Without this exponential growth, even promising solutions may struggle to address the world’s escalating challenges — and last mile distribution (LMD) is no exception. The sector has gained significant momentum, with members of the Global Distributors Collective (GDC) alone having reached more than 40 million underserved consumers collectively, according to our estimates. Yet there is still a huge discrepancy between the size of the problem (i.e., last mile consumers’ lack of access to beneficial products and services) and the solutions that currently exist. Last mile distributors (LMDs) who seek to achieve impact at scale must think about how to close this gap, assessing the impact they are having in relation to the problems they seek to solve.
This article describes a range of options for scaling LMD solutions, based on our work at the GDC and Spring Impact. Below, we’ll discuss some examples of GDC members who have successfully scaled using one of these approaches, and share resources Spring Impact has designed to help LMDs make informed scaling decisions.

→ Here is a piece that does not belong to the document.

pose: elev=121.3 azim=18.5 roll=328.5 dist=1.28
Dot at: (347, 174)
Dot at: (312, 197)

Common pathways to scale in last mile distribution
There are different ways to scale impact to close the gap between problems and solutions. Spring Impact divides these scaling pathways into two main categories:
- Pathways to scale up solutions, to serve more people who are experiencing the problem
- Pathways to change the system in which the problem exists, and thereby reduce the size of the problem itself
Since LMDs are typically focussed on the immediate problem of how to bring beneficial products to underserved customers, they tend to pursue the first pathway: scaling up their own solutions locally, nationally and sometimes internationally. But some LMDs buck this trend by focusing on wider systems change beyond their day-to-day operations. The graphic below shows some examples of these different categories of pathways.
Which pathways do last mile distributors adopt to scale their solutions?
The most common pathway LMDs adopt to scale their solutions is branching — i.e., setting up wholly owned organisational units that are managed and controlled by the central organisation, with local staff operating the branch but reporting directly to the central office. Generally, organisations will default to this pathway without intentionally considering the advantages and disadvantages it offers compared to other pathways. Branching can be costly and time-consuming, and it does not always embrace or harness local resources and innovations. But on the other hand, it provides a high degree of control, and less risk to the organisation’s pre-existing brand.
Some successful examples of branching from the GDC membership include:
- Bidhaa Sasa, which sells lighting, cooking and agricultural products through a woman-to-woman direct sales distribution model. With support from the GDC, Bidhaa Sasa expanded this proven model from Kenya into Uganda, by employing a LEAN Startup Approach to adapt their business model to a new environment.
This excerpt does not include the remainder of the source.